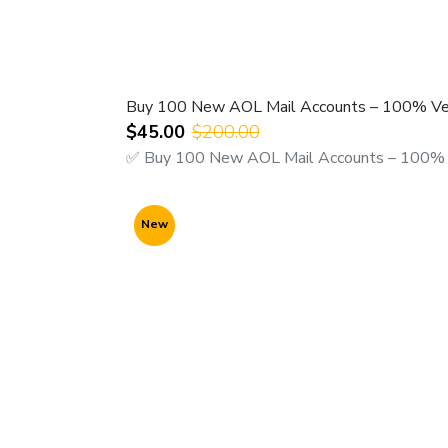
Buy 100 New AOL Mail Accounts – 100% Ver
$45.00
$200.00
✅ Buy 100 New AOL Mail Accounts – 100% Ve
New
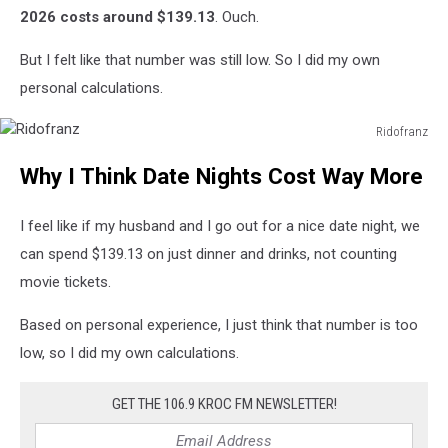
2026 costs around $139.13
. Ouch.
But I felt like that number was still low. So I did my own
personal calculations.
Ridofranz
Ridofranz
Why I Think Date Nights Cost Way More
I feel like if my husband and I go out for a nice date night, we
can spend $139.13 on just dinner and drinks, not counting
movie tickets.
Based on personal experience, I just think that number is too
low, so I did my own calculations.
GET THE 106.9 KROC FM NEWSLETTER!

## What the task requires
Identify the lines in the entries above that contain "Mail", then copy them out.

## Response to the exercise
Buy 100 New AOL Mail Accounts – 100% Ver
✅ Buy 100 New AOL Mail Accounts – 100% Ve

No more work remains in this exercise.